Still, where Homefront missteps, it does at least nail the core of the game: shooting. Playing under such a tight leash, there’s little opportunity for flanking (at least until a squad-mate directs you to a new magical pathway) but enemy AI puts up a resilient fight. Guns are plentiful, and in Call of Duty style, variants of the standard machine-gun litter your wake. But in terms of actual action, Homefront feels slower paced than Call of Duty. This is chiefly down to your own movement, which is more lethargic than the norm. Even sprinting – something that sets you into warp speed in most contemporary games – only marginally quickens your progress. But what this does is give your weapons a feeling of solidity. You get the impression you’re labouring under heavy, powerful firearms. And they sure do pack a punch. Enemies can be extinguished with one or two shots, meaning that every gun feels concussive. Moreover, your own health is depleted after a few well-aimed shots and with hit-detection so spot on, the game never seems unfair.

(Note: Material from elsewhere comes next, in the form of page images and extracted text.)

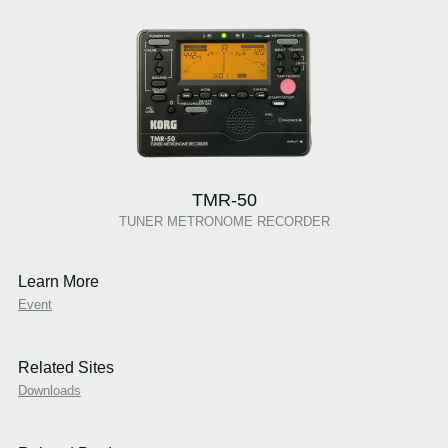
TMR-50
TUNER METRONOME RECORDER
Learn More
Event
Related Sites
Downloads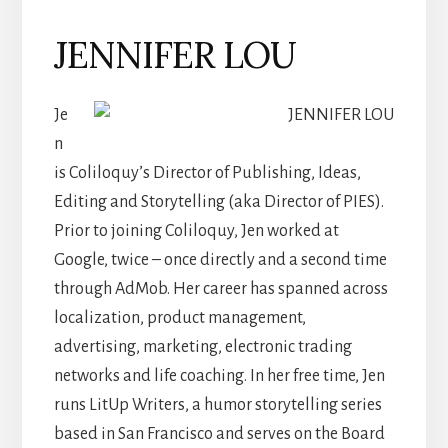
JENNIFER LOU
Je
n
is Coliloquy’s Director of Publishing, Ideas,
Editing and Storytelling (aka Director of PIES).
Prior to joining Coliloquy, Jen worked at
Google, twice – once directly and a second time
through AdMob. Her career has spanned across
localization, product management,
advertising, marketing, electronic trading
networks and life coaching. In her free time, Jen
runs LitUp Writers, a humor storytelling series
based in San Francisco and serves on the Board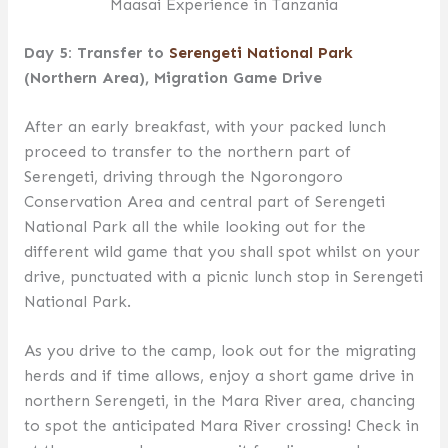
Maasai Experience in Tanzania
Day 5: Transfer to
Serengeti National Park
(Northern Area), Migration Game Drive
After an early breakfast, with your packed lunch
proceed to transfer to the northern part of
Serengeti, driving through the Ngorongoro
Conservation Area and central part of Serengeti
National Park all the while looking out for the
different wild game that you shall spot whilst on your
drive, punctuated with a picnic lunch stop in Serengeti
National Park.
As you drive to the camp, look out for the migrating
herds and if time allows, enjoy a short game drive in
northern Serengeti, in the Mara River area, chancing
to spot the anticipated Mara River crossing! Check in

What you have then is a competent and challenging shooter wrapped up in a derivative package. And with so many solid shooters adhering to the same mechanics, it’s difficult to recommend Homefront for solitary gamers. Multiplayer, however, shows more promise. With Frontlines: Fuel of War to their credit, Kaos is certainly more adept at crafting online play, and the team-based structure of the game (which is forced into the single-player campaign) works better here.
Vehicular, airborne and infantry combat are thrown together in maps that afford you both room and manoeuvrability: a complete departure from the single-player campaign then. The result is a nice mix of gameplay styles. Moreover, the game puts the onus on playing well in the here and now, with a battle points system that rewards excellent play in the match proper. Battle points grant bigger and better goodies, rewarding genuinely good players rather than those that simply play all the time. The maps themselves are large, and though not plentiful, you’ll find the layered system caters for gamers of all inclinations.
The multiplayer is not a world beater, nor is it likely to sway most gamers from their staple fix, but it certainly outstrips the single-player component. Still, a half-baked campaign and a solid multiplayer component does not make for good value. Sure, good ideas frequent the story mode but its potential is squandered by restrictive level design and a policy to play it safe. Having Korean/American Hopper on your side could have made for interesting flare-ups, but he remains a mostly peripheral figure throughout the story. Visually, the game makes poor use of the Unreal 3 engine and though a good orchestral score keeps you engrossed, the music alone fails to lift the game’s overall presentation. Even enjoyable multi-play is mitigated by the reality that many gamers will likely migrate back to more hallowed ground. Thus, Homefront is a pleasant diversion at best. At worst, it’s a sub-par action game riddled with flaws and design missteps. Perhaps an option for pressing “A” and skipping the entire campaign would have been better advised.